[[ TASK DATA open ]]

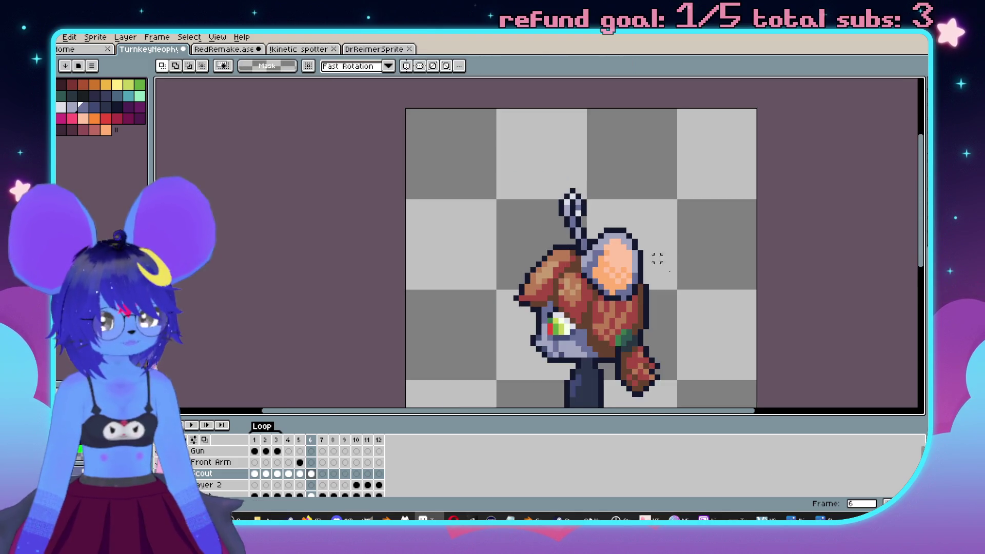
key(comma)
scroll(663, 286, down, 1)
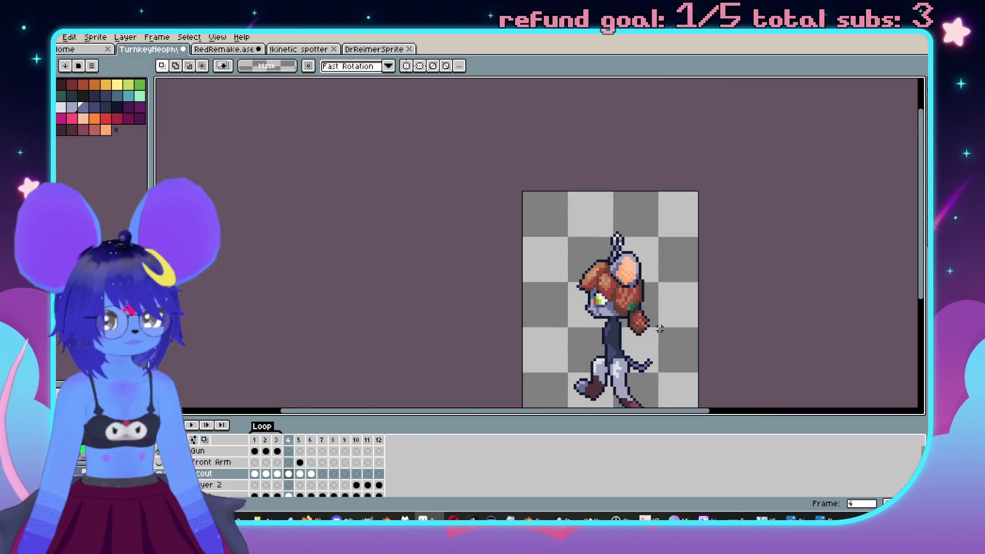
key(period)
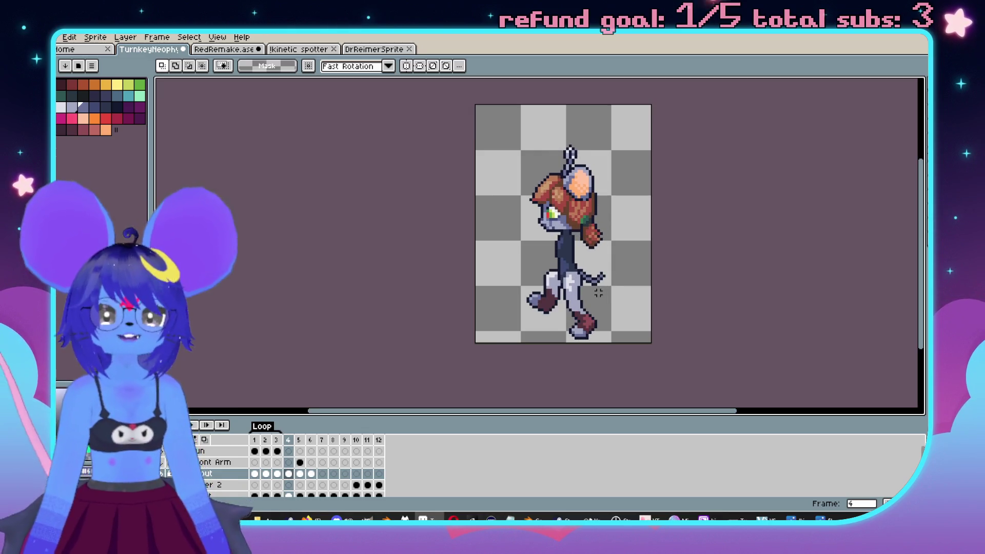
scroll(601, 292, up, 3)
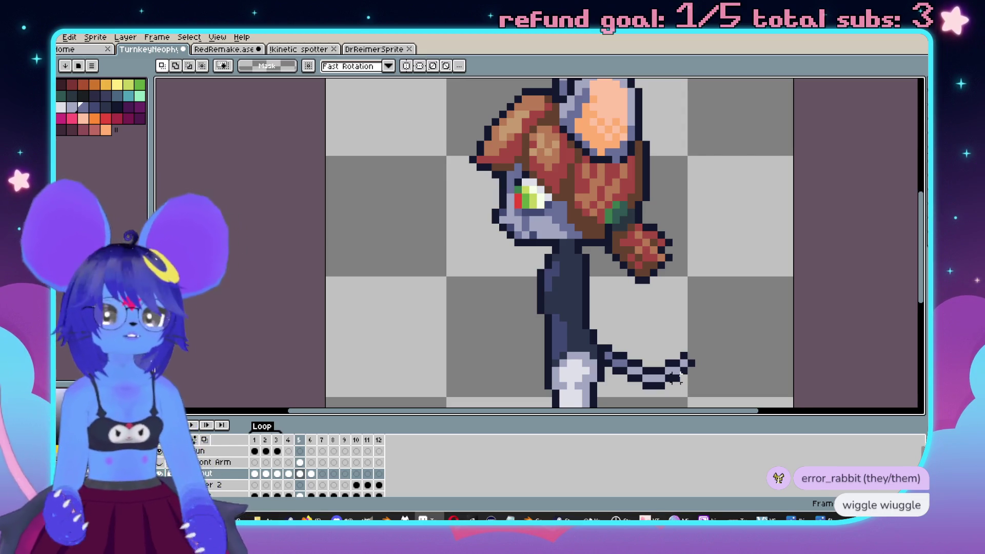
scroll(694, 215, down, 2)
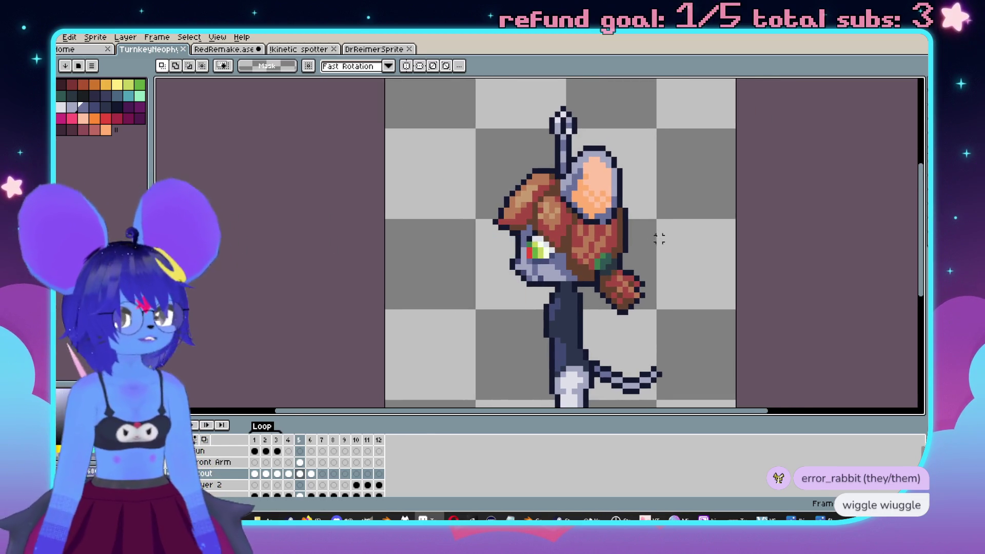
scroll(643, 229, down, 1)
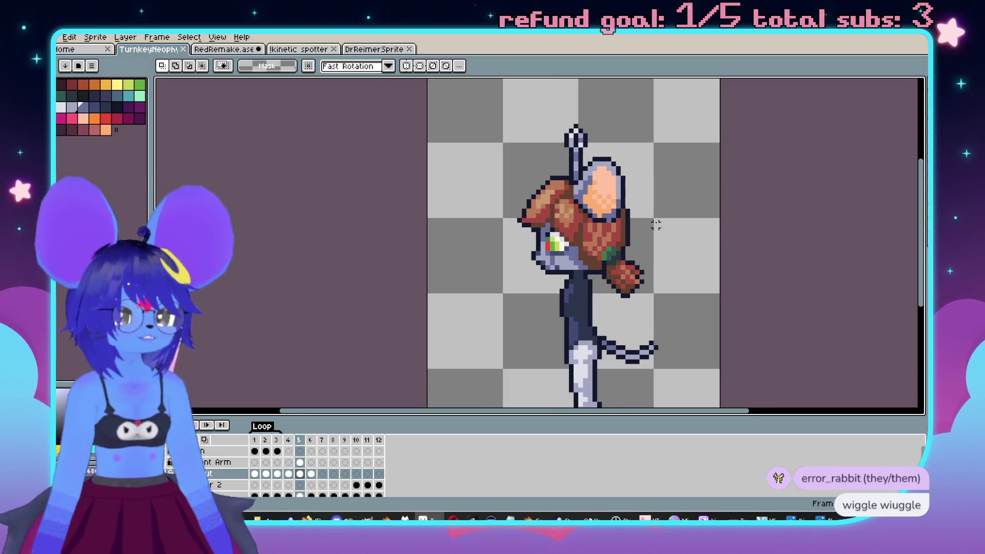
scroll(633, 211, down, 1)
scroll(615, 226, up, 2)
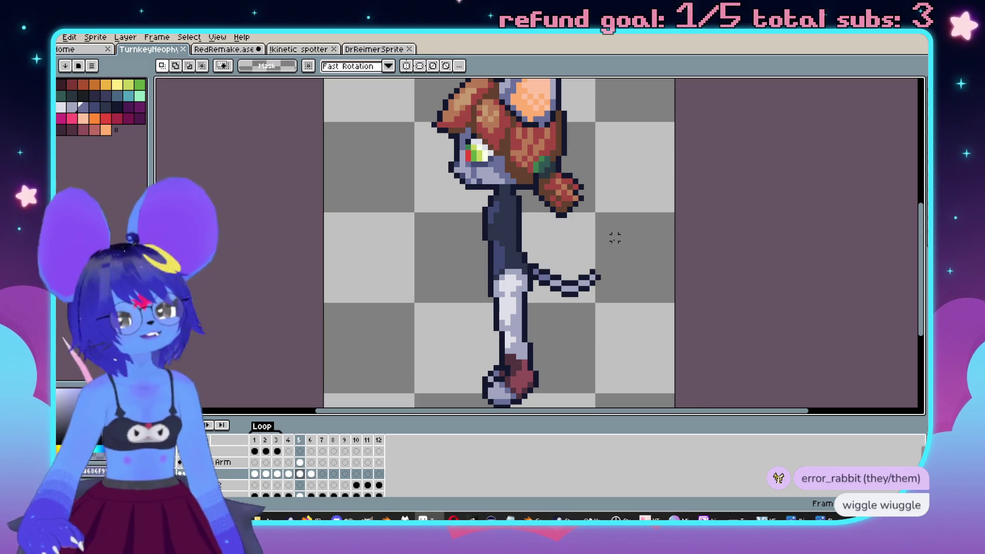
key(Left)
mouse_move(623, 207)
mouse_down()
mouse_move(653, 240)
mouse_move(645, 165)
mouse_up()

[[ TASK DATA closed ]]

> [YOUR OBJECTIVE] Leave the pictures out, and transcribe each of the records exactly.

> [RESPONSE AREA]
key(comma)
scroll(663, 286, down, 1)
key(period)
scroll(601, 292, up, 3)
scroll(694, 215, down, 2)
scroll(643, 229, down, 1)
scroll(633, 211, down, 1)
scroll(615, 226, up, 2)
key(Left)
mouse_move(623, 207)
mouse_down()
mouse_move(653, 240)
mouse_move(645, 165)
mouse_up()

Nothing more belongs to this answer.